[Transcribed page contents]
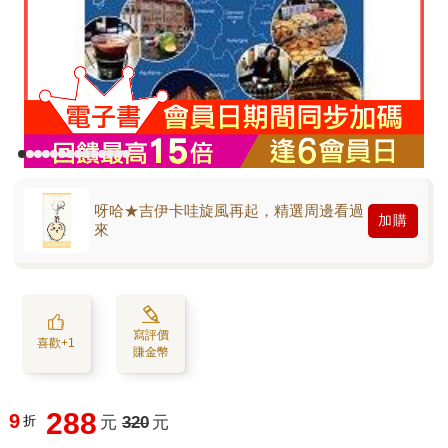
呀哈★吉伊卡哇旋風再起，精選周邊看過
加購
來
寫評價
喜歡+1
賺金幣
288
9
折
元
320
元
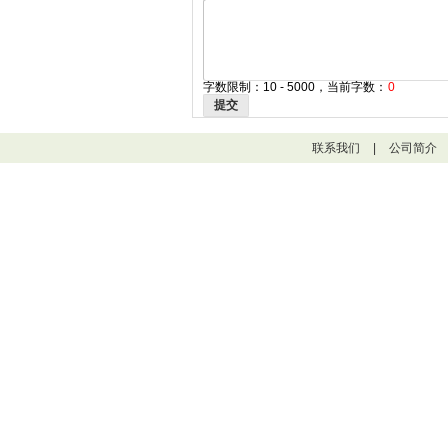
字数限制：10 - 5000，当前字数：
0
提交
联系我们
|
公司简介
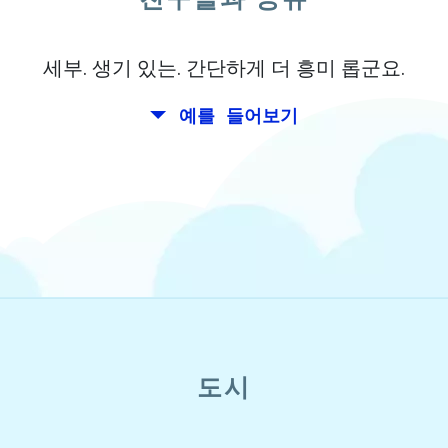
살고 있습니다.
세부. 생기 있는. 간단하게 더 흥미 롭군요.
예를 들어보기
도시
open_in_new
이 시도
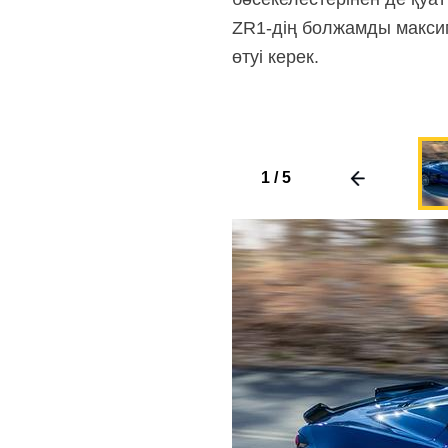
ZR1-дің
болжамды максима
өтуі керек.
1
/
5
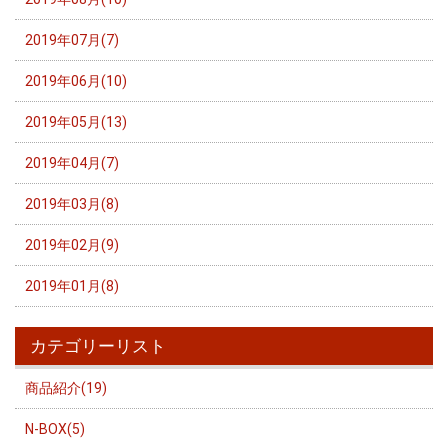
2019年07月(7)
2019年06月(10)
2019年05月(13)
2019年04月(7)
2019年03月(8)
2019年02月(9)
2019年01月(8)
カテゴリーリスト
商品紹介(19)
N-BOX(5)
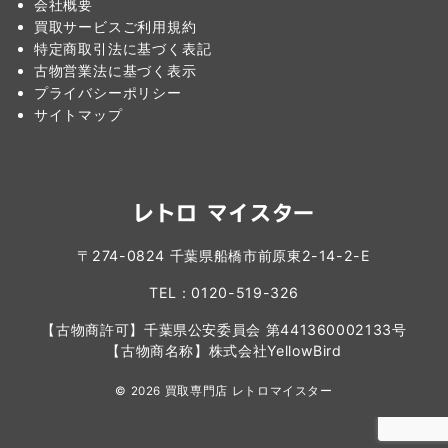
会社概要
買取サービスご利用規約
特定商取引法に基づく表記
古物営業法に基づく表示
プライバシーポリシー
サイトマップ
レトロ マイスター
〒274-0824 千葉県船橋市前原東2-14-2-E
TEL：0120-519-326
【古物商許可】千葉県公安委員会 第441360002133号
【古物商名称】株式会社YellowBird
© 2026
買取専門店 レトロマイスター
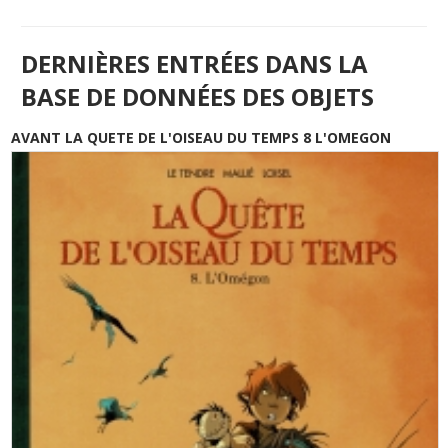
DERNIÈRES ENTRÉES DANS LA
BASE DE DONNÉES DES OBJETS
AVANT LA QUETE DE L'OISEAU DU TEMPS 8 L'OMEGON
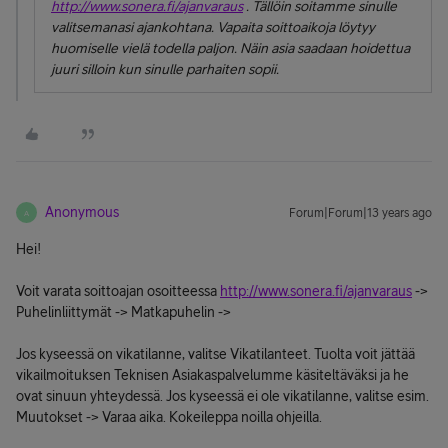
http://www.sonera.fi/ajanvaraus
. Tällöin soitamme sinulle
valitsemanasi ajankohtana. Vapaita soittoaikoja löytyy
huomiselle vielä todella paljon. Näin asia saadaan hoidettua
juuri silloin kun sinulle parhaiten sopii.
Anonymous
Forum|Forum|13 years ago
A
Hei!
Voit varata soittoajan osoitteessa
http://www.sonera.fi/ajanvaraus
->
Puhelinliittymät -> Matkapuhelin ->
Jos kyseessä on vikatilanne, valitse Vikatilanteet. Tuolta voit jättää
vikailmoituksen Teknisen Asiakaspalvelumme käsiteltäväksi ja he
ovat sinuun yhteydessä. Jos kyseessä ei ole vikatilanne, valitse esim.
Muutokset -> Varaa aika. Kokeileppa noilla ohjeilla.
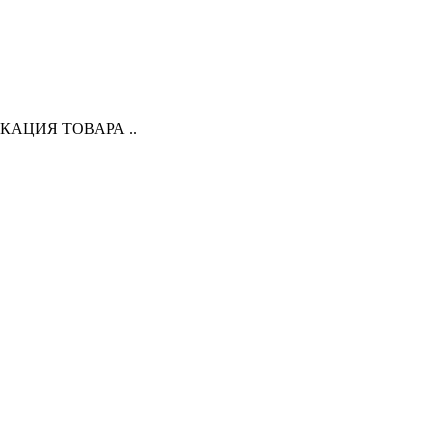
ИКАЦИЯ ТОВАРА ..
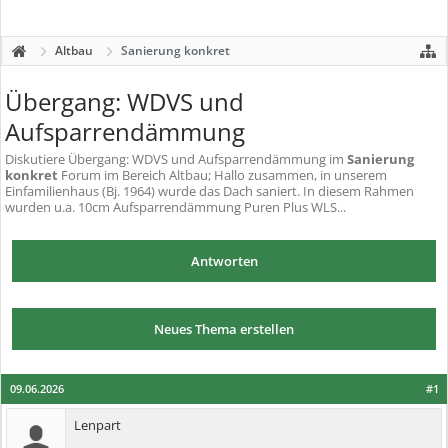
Altbau
Sanierung konkret
Übergang: WDVS und
Aufsparrendämmung
Diskutiere
Übergang: WDVS und Aufsparrendämmung
im
Sanierung
konkret
Forum im Bereich Altbau; Hallo zusammen, in unserem
Einfamilienhaus (Bj. 1964) wurde das Dach saniert. In diesem Rahmen
wurden u.a. 10cm Aufsparrendämmung Puren Plus WLS...
Antworten
Neues Thema erstellen
09.06.2026
#1
Lenpart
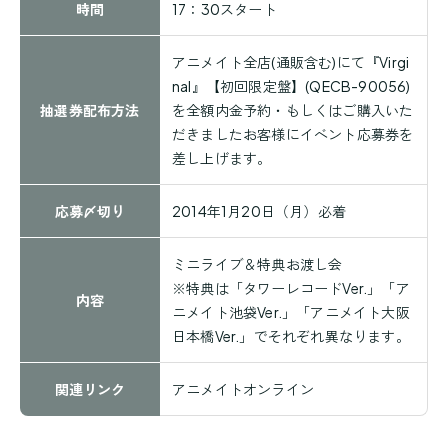
時間
17：30スタート
アニメイト全店(
通販含む
)にて『Virgi
nal』【初回限定盤】(QECB-90056)
抽選券配布方法
を全額内金予約・もしくはご購入いた
だきましたお客様にイベント応募券を
差し上げます。
応募〆切り
2014年1月20日（月）必着
ミニライブ＆特典お渡し会
※特典は「タワーレコードVer.」「ア
内容
ニメイト池袋Ver.」「アニメイト大阪
日本橋Ver.」でそれぞれ異なります。
関連リンク
アニメイトオンライン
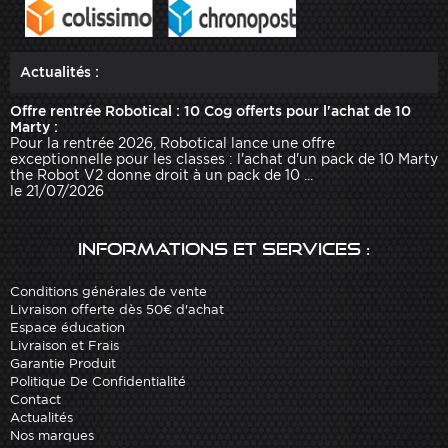
Actualités :
Offre rentrée Robotical : 10 Cog offerts pour l'achat de 10
Marty :
Pour la rentrée 2026, Robotical lance une offre
exceptionnelle pour les classes : l'achat d'un pack de 10 Marty
the Robot V2 donne droit à un pack de 10 ...
le 21/07/2026
Informations et services :
Conditions générales de vente
Livraison offerte dès 50€ d'achat
Espace éducation
Livraison et Frais
Garantie Produit
Politique De Confidentialité
Contact
Actualités
Nos marques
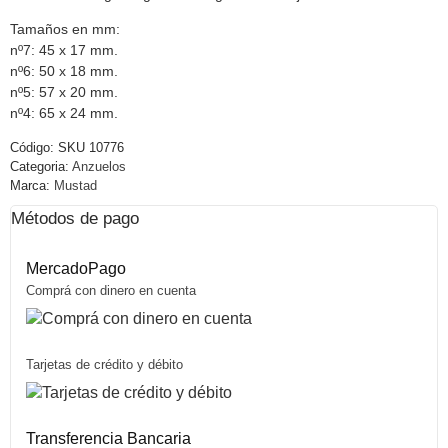
Tamaños en mm:
nº7: 45 x 17 mm.
nº6: 50 x 18 mm.
nº5: 57 x 20 mm.
nº4: 65 x 24 mm.
Código:
SKU 10776
Categoria:
Anzuelos
Marca:
Mustad
Métodos de pago
MercadoPago
Comprá con dinero en cuenta
Tarjetas de crédito y débito
Transferencia Bancaria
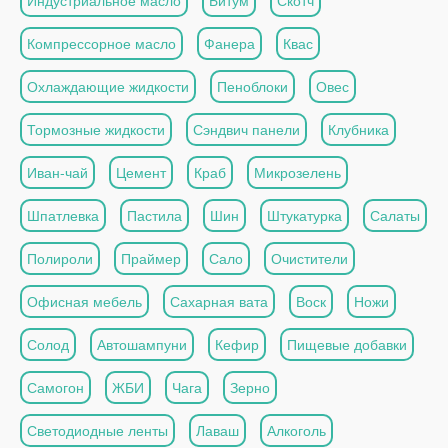
Индустриальное масло
Битум
Скотч
Компрессорное масло
Фанера
Квас
Охлаждающие жидкости
Пеноблоки
Овес
Тормозные жидкости
Сэндвич панели
Клубника
Иван-чай
Цемент
Краб
Микрозелень
Шпатлевка
Пастила
Шин
Штукатурка
Салаты
Полироли
Праймер
Сало
Очистители
Офисная мебель
Сахарная вата
Воск
Ножи
Солод
Автошампуни
Кефир
Пищевые добавки
Самогон
ЖБИ
Чага
Зерно
Светодиодные ленты
Лаваш
Алкоголь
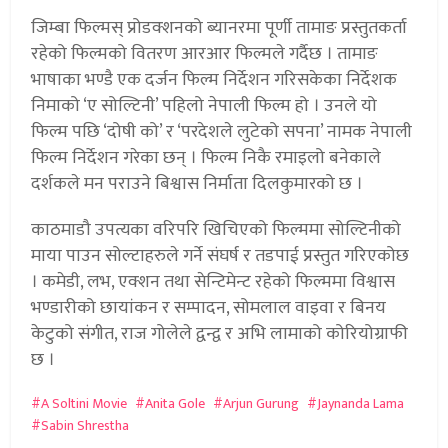
जिम्बा फिल्मस् प्रोडक्शनको ब्यानरमा पूर्णी तामाङ प्रस्तुतकर्ता
रहेको फिल्मको वितरण आरआर फिल्मले गर्दैछ । तामाङ
भाषाका भण्डै एक दर्जन फिल्म निर्देशन गरिसकेका निर्देशक
निमाको ‘ए सोल्टिनी’ पहिलो नेपाली फिल्म हो । उनले यो
फिल्म पछि ‘दोषी को’ र ‘परदेशले लुटेको सपना’ नामक नेपाली
फिल्म निर्देशन गरेका छन् । फिल्म निकै रमाइलो बनेकाले
दर्शकले मन पराउने बिश्वास निर्माता दिलकुमारको छ ।
काठमाडौ उपत्यका वरिपरि खिचिएको फिल्ममा सोल्टिनीको
माया पाउन सोल्टाहरुले गर्ने संघर्ष र तडपाई प्रस्तुत गरिएकोछ
। कमेडी, लभ, एक्शन तथा सेन्टिमेन्ट रहेको फिल्ममा विश्वास
भण्डारीको छायांकन र सम्पादन, सोमलाल वाइवा र बिनय
केटुको संगीत, राज गोलेले द्वन्द्व र अभि लामाको कोरियोग्राफी
छ ।
A Soltini Movie
Anita Gole
Arjun Gurung
Jaynanda Lama
Sabin Shrestha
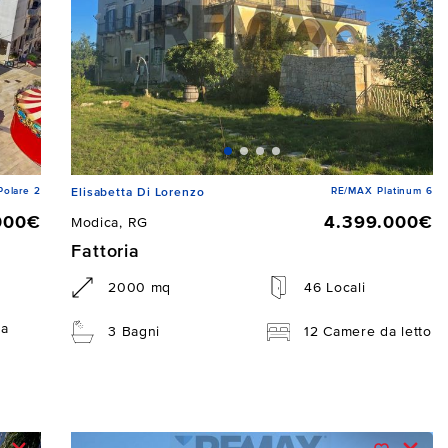
Polare 2
RE/MAX Platinum 6
Elisabetta Di Lorenzo
000€
4.399.000€
Modica, RG
Fattoria
2000 mq
46 Locali
da
3 Bagni
12 Camere da letto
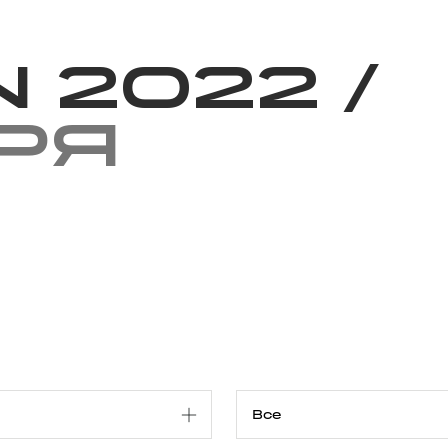
Благотворительность
Новости
Волонтерство
О нас
n 2022
/
ря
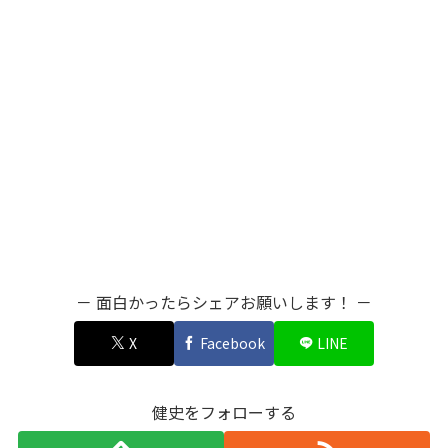
－ 面白かったらシェアお願いします！ －
X
Facebook
LINE
健史をフォローする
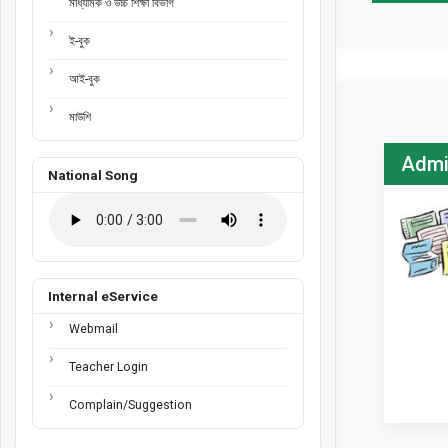
মাধ্যমিক ও উচ্চ শিক্ষা বিভাগ
ই-বুক
আই-বুক
মাউশি
Admi
National Song
Internal eService
Webmail
Teacher Login
Complain/Suggestion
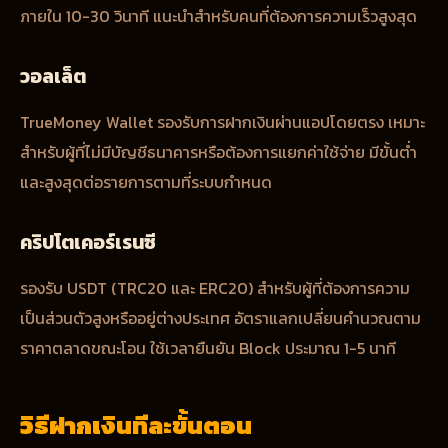
ภายใน 10-30 วินาที แนะนำสำหรับคนที่ต้องการความเร็วสูงสุด
วอลเล็ต
TrueMoney Wallet รองรับการฝากเงินผ่านแอปโดยตรง เหมาะ
สำหรับผู้ที่ไม่มีบัญชีธนาคารหรือต้องการแยกค่าใช้จ่าย มีขั้นต่ำ
และสูงสุดต่อรายการตามที่ระบบกำหนด
คริปโตเคอร์เรนซี
รองรับ USDT (TRC20 และ ERC20) สำหรับผู้ที่ต้องการความ
เป็นส่วนตัวสูงหรืออยู่ต่างประเทศ อัตราแลกเปลี่ยนคำนวณตาม
ราคาตลาดขณะโอน ใช้เวลายืนยัน Block ประมาณ 1-5 นาที
วิธีฝากเงินทีละขั้นตอน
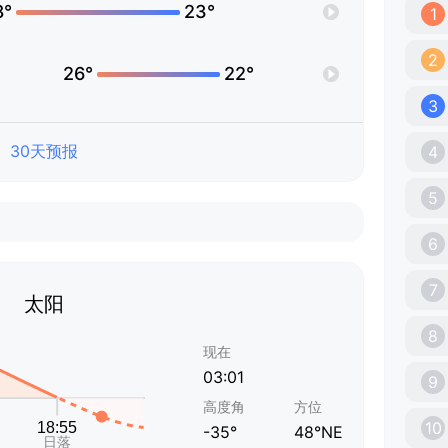
8°
23°
1
2
26°
22°
3
30天预报
4
5
6
7
太阳
8
现在
03:01
9
高度角
方位
10
-35°
48°NE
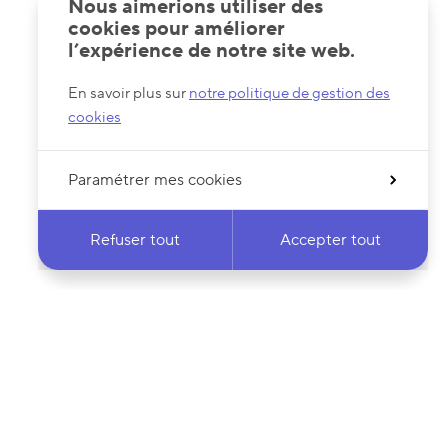
Nous aimerions utiliser des
cookies pour améliorer
l’expérience de notre site web.
En savoir plus sur
notre politique de gestion des
cookies
Paramétrer mes cookies
Refuser tout
Accepter tout
 notre newsletter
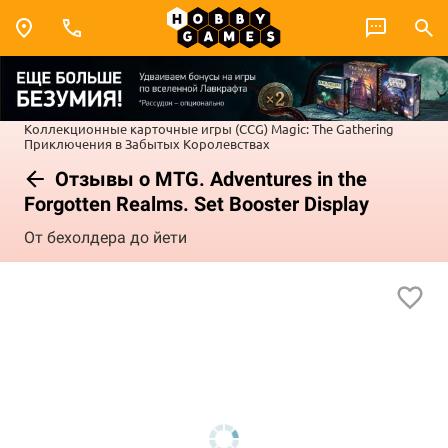
Коллекционные карточные игры (CCG)
Magic: The Gathering
Приключения в Забытых Королевствах
Отзывы о MTG. Adventures in the
Forgotten Realms. Set Booster Display
От бехолдера до йети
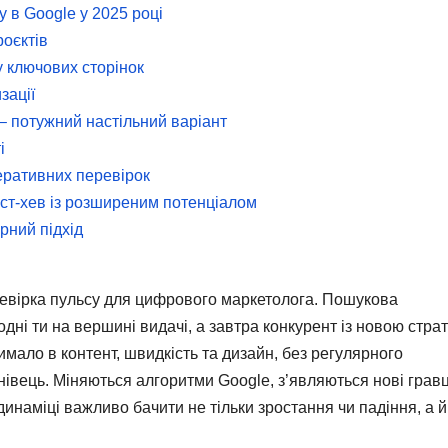
у в Google у 2025 році
роєктів
гу ключових сторінок
зації
 – потужний настільний варіант
і
перативних перевірок
ст-хев із розширеним потенціалом
рний підхід
ревірка пульсу для цифрового маркетолога. Пошукова
дні ти на вершині видачі, а завтра конкурент із новою стра
имало в контент, швидкість та дизайн, без регулярного
нівець. Міняються алгоритми Google, з’являються нові гравц
динаміці важливо бачити не тільки зростання чи падіння, а й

ACTIVITY: Would you output the lines above from the line holding "Puhelinliittymät -> Matkapuhelin ->" up to and including the line holding "रहेको फिल्मको वितरण", exactly and only those, with no pictures?

RESULT OF THE TASK:
Puhelinliittymät -> Matkapuhelin ->
Jos kyseessä on vikatilanne, valitse Vikatilanteet. Tuolta voit jättää
vikailmoituksen Teknisen Asiakaspalvelumme käsiteltäväksi ja he
ovat sinuun yhteydessä. Jos kyseessä ei ole vikatilanne, valitse esim.
Muutokset -> Varaa aika. Kokeileppa noilla ohjeilla.
ИКАЦИЯ ТОВАРА ..
Altbau
Sanierung konkret
Übergang: WDVS und
Aufsparrendämmung
Diskutiere
Übergang: WDVS und Aufsparrendämmung
im
Sanierung
konkret
Forum im Bereich Altbau; Hallo zusammen, in unserem
Einfamilienhaus (Bj. 1964) wurde das Dach saniert. In diesem Rahmen
wurden u.a. 10cm Aufsparrendämmung Puren Plus WLS...
Antworten
Neues Thema erstellen
09.06.2026
#1
Lenpart
時間
17：30スタート
アニメイト全店(
通販含む
)にて『Virgi
nal』【初回限定盤】(QECB-90056)
抽選券配布方法
を全額内金予約・もしくはご購入いた
だきましたお客様にイベント応募券を
差し上げます。
応募〆切り
2014年1月20日（月）必着
ミニライブ＆特典お渡し会
※特典は「タワーレコードVer.」「ア
内容
ニメイト池袋Ver.」「アニメイト大阪
日本橋Ver.」でそれぞれ異なります。
関連リンク
アニメイトオンライン
Actualités :
Offre rentrée Robotical : 10 Cog offerts pour l'achat de 10
Marty :
Pour la rentrée 2026, Robotical lance une offre
exceptionnelle pour les classes : l'achat d'un pack de 10 Marty
the Robot V2 donne droit à un pack de 10 ...
le 21/07/2026
Informations et services :
Conditions générales de vente
Livraison offerte dès 50€ d'achat
Espace éducation
Livraison et Frais
Garantie Produit
Politique De Confidentialité
Contact
Actualités
Nos marques
Tamaños en mm:
nº7: 45 x 17 mm.
nº6: 50 x 18 mm.
nº5: 57 x 20 mm.
nº4: 65 x 24 mm.
Código:
SKU 10776
Categoria:
Anzuelos
Marca:
Mustad
Métodos de pago
MercadoPago
Comprá con dinero en cuenta
Tarjetas de crédito y débito
Transferencia Bancaria
Индустриальное масло
Битум
Скотч
Компрессорное масло
Фанера
Квас
Охлаждающие жидкости
Пеноблоки
Овес
Тормозные жидкости
Сэндвич панели
Клубника
Иван-чай
Цемент
Краб
Микрозелень
Шпатлевка
Пастила
Шин
Штукатурка
Салаты
Полироли
Праймер
Сало
Очистители
Офисная мебель
Сахарная вата
Воск
Ножи
Солод
Автошампуни
Кефир
Пищевые добавки
Самогон
ЖБИ
Чага
Зерно
Светодиодные ленты
Лаваш
Алкоголь
जिम्बा फिल्मस् प्रोडक्शनको ब्यानरमा पूर्णी तामाङ प्रस्तुतकर्ता
रहेको फिल्मको वितरण आरआर फिल्मले गर्दैछ । तामाङ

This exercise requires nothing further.